When to use a custom tokenizer¶
Shared instances — if you're running multiple wrappers against the same vocabulary, share a single tokenizer instance to avoid loading the vocabulary file multiple times:
Tokenizer shared = WordPieceTokenizer.fromVocabFile(Path.of("vocab.txt"));
try (var embedder = SentenceTransformerEmbedder.builder()
.modelId("my-model").tokenizer(shared).build();
var classifier = DistilBertTextClassifier.builder()

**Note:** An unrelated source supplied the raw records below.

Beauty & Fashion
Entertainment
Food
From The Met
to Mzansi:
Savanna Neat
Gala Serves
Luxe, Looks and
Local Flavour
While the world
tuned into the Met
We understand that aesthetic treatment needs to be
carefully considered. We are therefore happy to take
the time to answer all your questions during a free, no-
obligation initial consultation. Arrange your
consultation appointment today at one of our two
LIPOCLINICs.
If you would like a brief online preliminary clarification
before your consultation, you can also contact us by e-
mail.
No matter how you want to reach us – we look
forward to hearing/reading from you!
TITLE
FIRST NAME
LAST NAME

.modelId("my-model").tokenizer(shared).build()) {
// Both use the same tokenizer instance
}
Custom vocabulary — if you've fine-tuned a model with a modified vocabulary, point the tokenizer at your custom vocab.txt:
Tokenizer tokenizer = WordPieceTokenizer.fromVocabFile(Path.of("my-custom-vocab.txt"));
try (var classifier = DistilBertTextClassifier.builder()
.tokenizer(tokenizer)
.modelSource(LocalModelSource.of(Path.of("my-finetuned-model")))
.build()) {
classifier.classify("custom domain text");
}
Testing — supply a mock or stub tokenizer in unit tests to isolate inference logic from tokenization:
Tokenizer stub = text -> new EncodedInput(
new long[]{101, 7592, 102},
new long[]{1, 1, 1},
new long[]{0, 0, 0}
);
The EncodedInput record¶
All tokenizers return an EncodedInput containing the three standard tensors that transformer models expect:
public record EncodedInput(
long[] inputIds, // token IDs from the vocabulary
long[] attentionMask, // 1 for real tokens, 0 for padding
long[] tokenTypeIds // segment IDs (0 for first sentence, 1 for second)
) {}
| Field | Purpose | Example |
|---|---|---|
inputIds |
Maps each token to its vocabulary index | [101, 7592, 2088, 102] |
attentionMask |
Tells the model which positions are real tokens vs padding | [1, 1, 1, 1] |
tokenTypeIds |
Distinguishes sentence A from sentence B in pair tasks | [0, 0, 0, 0] |
Tips¶
- You almost never need to touch tokenizers. The default auto-loading handles standard HuggingFace models out of the box.
- Tokenizer and model must match. A tokenizer trained on one vocabulary will produce wrong token IDs for a model trained on a different vocabulary. Always use the tokenizer that shipped with your model.
maxLengthmatters. Most BERT models use 512 tokens max. CLIP uses 77. Exceeding the model's trained length produces undefined results. The wrappers set this automatically.- WordPiece does not pad, BPE does. WordPiece returns only the actual tokens (variable length). BPE pads to
maxLengthwith zeros. Both behaviors match what their respective model families expect.